Not only are insurance companies across the country flouting the Affordable Care Act's (ACA) birth control coverage mandate, they are violating a slew of other women's health requirements related to maternity care and more, the National Women's Law Center charged in dual reports released this week.
"Insurance companies are breaking the law by denying women coverage to which they are entitled," NWLC vice president for health and reproductive rights Gretchen Borchelt said in a statement. "The Affordable Care Act has made dramatic improvements in women’s health coverage, but insurers' failure to comply with its requirements has serious consequences that affect women every day."
In State of Birth Control Coverage: Health Plan Violations of the Affordable Care Act (pdf), NWLC looked at coverage of FDA-approved birth control methods—which the ACA says must be covered without co-payments or deductibles—and found widespread violations nationwide.
Through its hotline, CoverHer, which women can call when they face problems accessing the birth control benefit to which they are entitled, the NWLC has reportedly heard from women in every state in the country.

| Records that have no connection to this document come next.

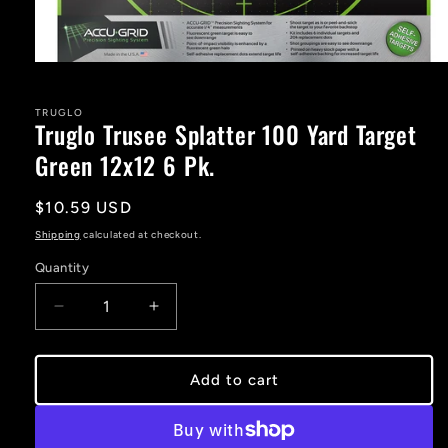
Open
media
1
in
TRUGLO
Truglo Trusee Splatter 100 Yard Target
modal
Green 12x12 6 Pk.
Regular
$10.59 USD
price
Shipping
calculated at checkout.
Quantity
Decrease
Increase
quantity
quantity
for
for
Truglo
Truglo
Add to cart
Trusee
Trusee
Splatter
Splatter
100
100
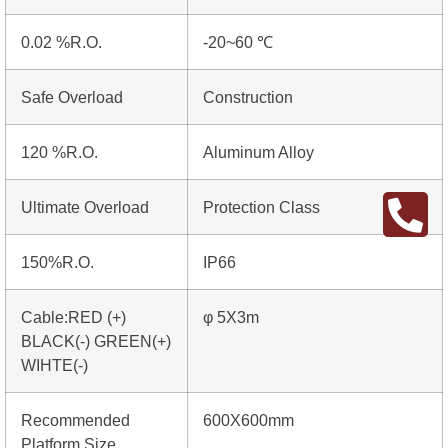
0.02 %R.O.
-20~60 ℃
Safe Overload
Construction
120 %R.O.
Aluminum Alloy
Ultimate Overload
Protection Class
150%R.O.
IP66
Cable:RED (+)
φ 5X3m
BLACK(-) GREEN(+)
WIHTE(-)
Recommended
600X600mm
Platform Size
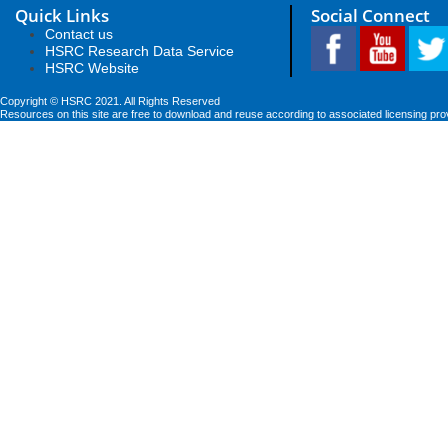
Quick Links
Social Connect
Contact us
HSRC Research Data Service
HSRC Website
Copyright © HSRC 2021. All Rights Reserved
Resources on this site are free to download and reuse according to associated licensing pro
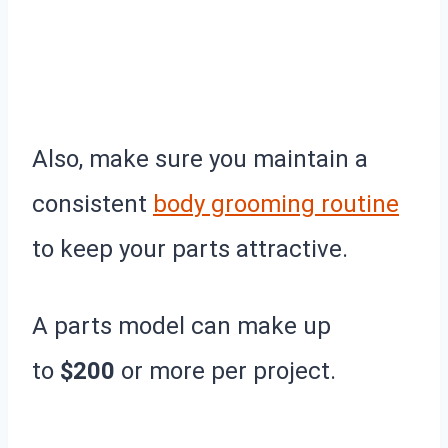
Also, make sure you maintain a
consistent
body grooming routine
to keep your parts attractive.
A parts model can make up
to
$200
or more per project.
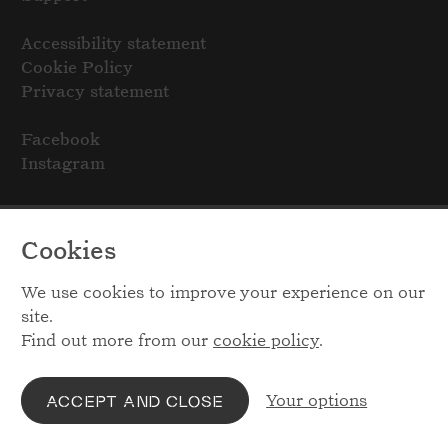
Accessibility statement
Cookie Policy
Privacy statement
Facebook
Instagram
Cookies
We use cookies to improve your experience on our
site.
Find out more from our
cookie policy
.
Your options
ACCEPT AND CLOSE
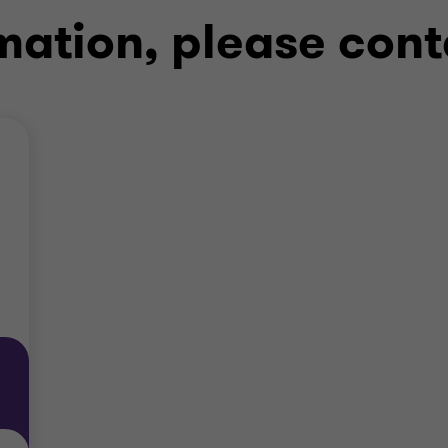
mation, please cont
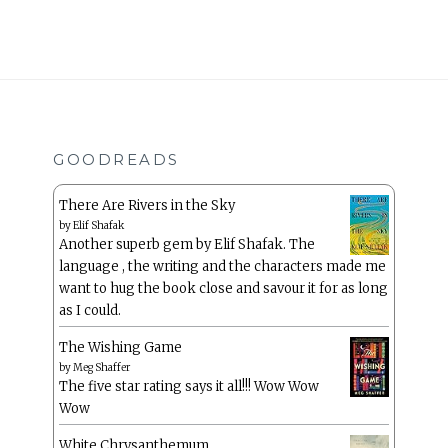
GOODREADS
There Are Rivers in the Sky
by
Elif Shafak
Another superb gem by Elif Shafak. The
language , the writing and the characters made me
want to hug the book close and savour it for as long
as I could.
The Wishing Game
by
Meg Shaffer
The five star rating says it all!!! Wow Wow
Wow
White Chrysanthemum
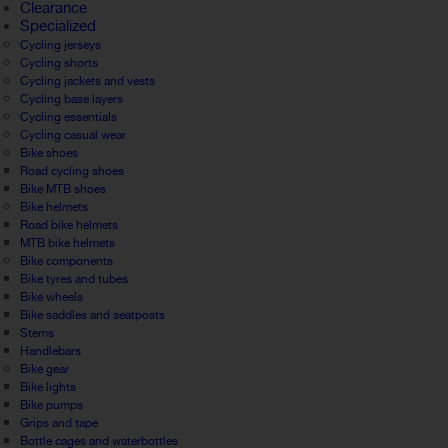
Clearance
Specialized
Cycling jerseys
Cycling shorts
Cycling jackets and vests
Cycling base layers
Cycling essentials
Cycling casual wear
Bike shoes
Road cycling shoes
Bike MTB shoes
Bike helmets
Road bike helmets
MTB bike helmets
Bike components
Bike tyres and tubes
Bike wheels
Bike saddles and seatposts
Stems
Handlebars
Bike gear
Bike lights
Bike pumps
Grips and tape
Bottle cages and waterbottles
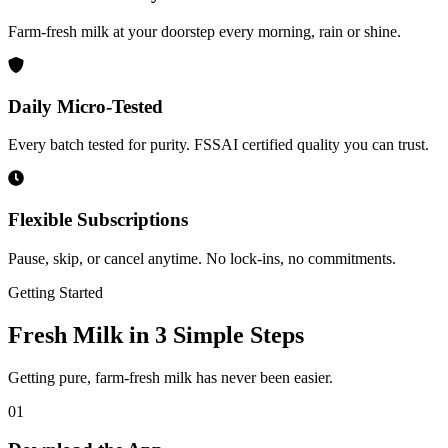
Farm-fresh milk at your doorstep every morning, rain or shine.
Daily Micro-Tested
Every batch tested for purity. FSSAI certified quality you can trust.
Flexible Subscriptions
Pause, skip, or cancel anytime. No lock-ins, no commitments.
Getting Started
Fresh Milk in
3 Simple Steps
Getting pure, farm-fresh milk has never been easier.
01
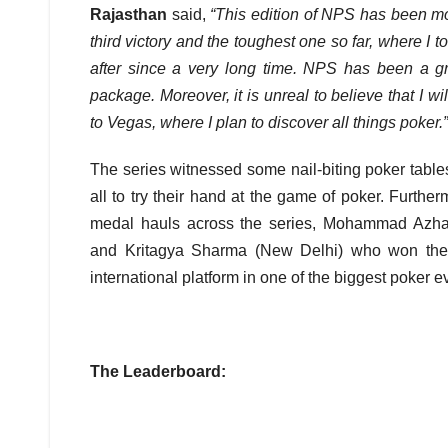
Rajasthan
said,
“This edition of NPS has been mor
third victory and the toughest one so far, where I t
after since a very long time. NPS has been a gr
package. Moreover, it is unreal to believe that I wi
to Vegas, where I plan to discover all things poker.”
The series witnessed some nail-biting poker table
all to try their hand at the game of poker. Furth
medal hauls across the series, Mohammad Azha
and Kritagya Sharma (New Delhi) who won the go
international platform in one of the biggest poker 
The Leaderboard:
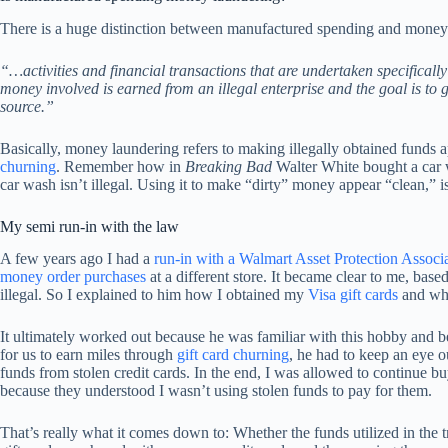
There is a huge distinction between manufactured spending and money
“…activities and financial transactions that are undertaken specifically
money involved is earned from an illegal enterprise and the goal is to
source.”
Basically, money laundering refers to making illegally obtained funds ap
churning
. Remember how in
Breaking Bad
Walter White bought a car
car wash isn’t illegal. Using it to make “dirty” money appear “clean,” is
My semi run-in with the law
A few years ago I had a
run-in with a Walmart Asset Protection Associ
money order purchases
at a different store. It became clear to me, bas
illegal. So I explained to him how I obtained my
Visa gift cards
and wh
It ultimately worked out because he was familiar with this hobby and b
for us to earn miles through
gift card churning
, he had to keep an eye o
funds from stolen credit cards. In the end, I was allowed to continue 
because they understood I wasn’t using stolen funds to pay for them.
That’s really what it comes down to: Whether the funds utilized in the t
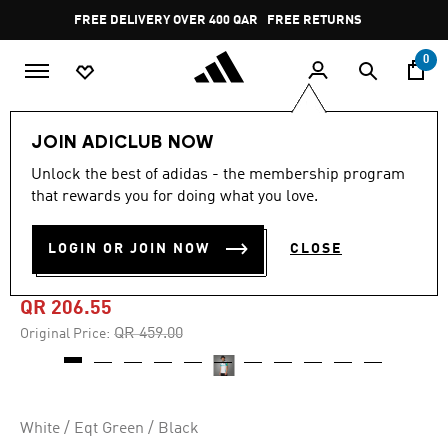
Skip to main content
Pause
FREE DELIVERY OVER 400 QAR
FREE RETURNS
promotion
rotation
0
Men
Clothing
JOIN ADICLUB NOW
Unlock the best of adidas - the membership program
4.9
(453)
-55%
4.9
that rewards you for doing what you love.
out
of
NEWCASTLE UNITED FC
5
LOGIN OR JOIN NOW
CLOSE
stars,
24/25 THIRD JERSEY
average
rating
value.
QR 206.55
Read
453
Price reduced from
to
QR 459.00
Original Price:
Reviews.
Same
page
link.
White / Eqt Green / Black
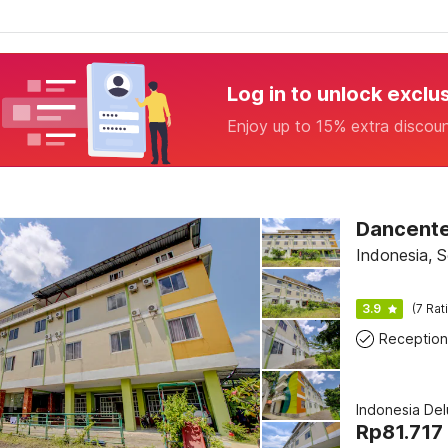
Log in to unlock exclu
Enjoy up to 15% extra discou
Dancente
Indonesia, S
3.9
(7 Rat
Reception
Indonesia De
Rp
81.717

In addition, NWLC reviewed over 100 plan documents from companies offering plans on the new marketplaces in 15 states, as well as publicly-available information on insurance company websites, and corresponded with insurance companies directly. This research uncovered three major trends in the ways insurance companies are not complying with the birth control benefit:
- Insurance companies are still not providing coverage for all FDA-approved methods of birth control, or they impose out-of-pocket costs on them;
- Insurance companies limit their coverage to generic birth control;
- Insurance companies fail to cover the services associated with birth control without out-of-pocket costs, including counseling or follow-up visits.
A plan in South Dakota, for example, does not cover the contraceptive implantable rod, while several major insurance companies fail to list the contraceptive patch or vaginal ring as drugs covered without out-of-pocket costs. An issuer in California fails to cover ella, an emergency contraceptive method; 10 issuers in Maine, Minnesota, Ohio, Rhode Island, and Wisconsin exclude all over-the-counter contraceptive methods; and several independently operated insurance companies impose impermissible 'generic only' coverage policies, including in Alabama and Florida.
Such policies are out of step with American healthcare realities, the NWLC stated, noting that "[p]rior to the ACA's birth control coverage benefit, cost was a significant barrier to women getting preventive services like birth control," which in turn contributed to the U.S. unintended pregnancy rate and "had consequences for women and their families' long-term health and economic well-being."
Since the ACA's birth control requirement went into effect in August 2012, more than 48 million women no longer face cost barriers to accessing birth control, according to the report, which continued:
Women have told the National Women’s Law Center ... that this change has significantly affected their lives. They are no longer choosing between birth control and paying for other necessities, like groceries, and are continuing their education and advancing their careers because of this landmark law. Indeed, access to birth control has benefits for the health of women and children, improves women's ability to control whether and when they will have a child, and fosters women’s ability to participate in education and the workforce on an equal footing with men.
Meanwhile, a separate NWLC report, State of Women’s Coverage: Health Plan Violations of the Affordable Care Act (pdf), assessed how insurance companies are meeting other women's health coverage requirements set out by the ACA.
Focusing on coverage areas it deemed "of particular importance to women, including preventive services such as birth control, well-woman visits, and lactation supports; prenatal and maternity care; abortion services; and exclusion policies," the Center found many additional violations.
- Fourteen issuers across seven states offer maternity coverage that does not comply with the ACA, the investigation revealed, posing "serious threats" to women and newborns;
- Twenty issuers in six states offer coverage of breastfeeding support and supplies that does not comply with the ACA, including limitations on breast pumps and lactation counseling;
- Ninety-two issuers in 12 states explicitly exclude care related to gender transition for transgender individuals.
What's more, the report stated, "the extent of the violations indicates the problems are likely to be systemic nationwide." Which is why the NWLC recommends that insurance companies as well as state and federal regulators step up both compliance and enforcement.
To that end, The Hill reports that Sen. Patty Murray (D-Wash.), who joined NWLC at a press conference announcing the release of the reports, "already sent letters to eight health insurance companies in her home state on Tuesday, raising concerns about the lack of compliance on the rule after other reports made similar findings."
Calling for more aggressive oversight, and better redress for affected consumers, NWLC's Borchelt declared: "Insurance companies must comply with the law, and regulators should do a better job enforcing it. Otherwise, women will again be at the mercy of insurers whose previous discriminatory practices drove the need for reform in the first place."